For alumnus Jason Lee, pursuing his dream began in the Individual Plan of Study Program in the College of Liberal Arts and Sciences. Lee created a major in Asian American film and media with Professor Mimi Nguyen from Asian American studies/gender and women's studies.
“I quickly found myself interested in two things: the way Asian Americans are represented in the media as well as film as an art/communicative medium,” he says. “So creating a major that had me focus on a combination of Asian American studies, media studies, and cinema studies classes helped me to think about the ways in which they all interact with each other.”
For Lee, creating his own major was a great way to put the ideas he was learning about and the strategies for representation he was thinking about into a tangible product.
As part of his requirements, Lee created a short film for his senior project, combining everything he had learned from his major. However, creating a short film was more work than Lee imagined. Funding it alone took tapping into every resource, favor, and friend involved in the industry, and also using Kickstarter to help fund the project.

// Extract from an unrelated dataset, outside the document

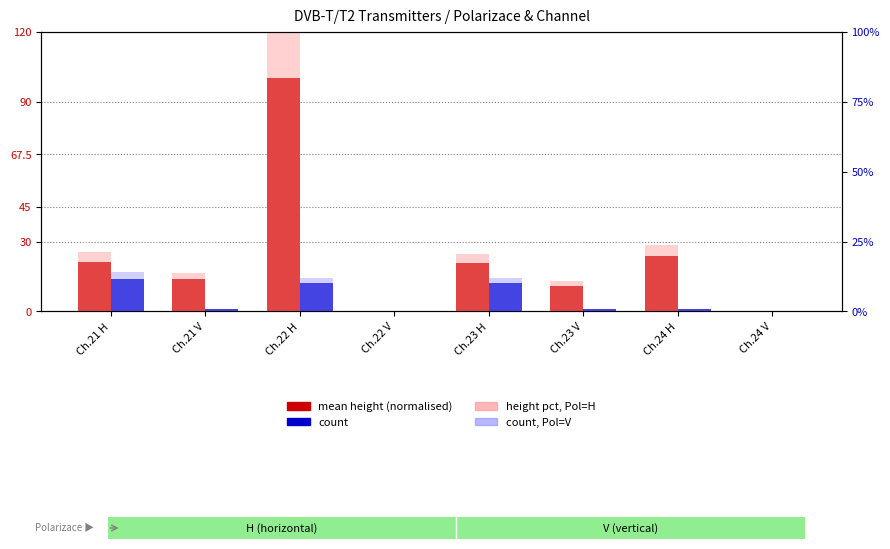

At how many categories does at least one series exceed 10?

6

The short is called Doughboy: Inventor. Entrepreneur. Funnel Cake Hero. It is about a young man who decides to take on his late father's American Dream of building a mobile funnel cake empire.
“I showed the short during a few presentations when I was graduating as well as a speaking engagement over the summer, but currently it lives in my computer,” says Lee. “I'd really like to re-edit it now that I have learned a lot about filmmaking since moving to LA.”
After graduating in 2011, Lee found a job in California, and now is working as an associate producer/junior editor at Go Go Luckey, the company that made Laguna Beach on MTV.
Looking back on his time spent at the University, Lee says his major and his extracurricular activities helped him understand how he identified with others.
“More so, it helped me to think about the ways in which I would have the most impact in the film world,” he says. “This is actually why I ended up going the commercial route and not the independent route. I thought I would have a greater impact on underrepresented groups if I influenced the shows and movies being shown to the broad American audience.”
The ability to create his own major gave Lee a jumpstart on the creativity his career demands.
“The individual plan of study major gave me the freedom to design and produce my own projects, which in turn also taught me how to create something from nothing,” he says. “We're often taught to do the work set out for us, write five-paragraph papers, and follow a certain route to get to our career goals, but these projects I designed with my professor taught me that there are many routes to any goal and that creativity is key to getting there.”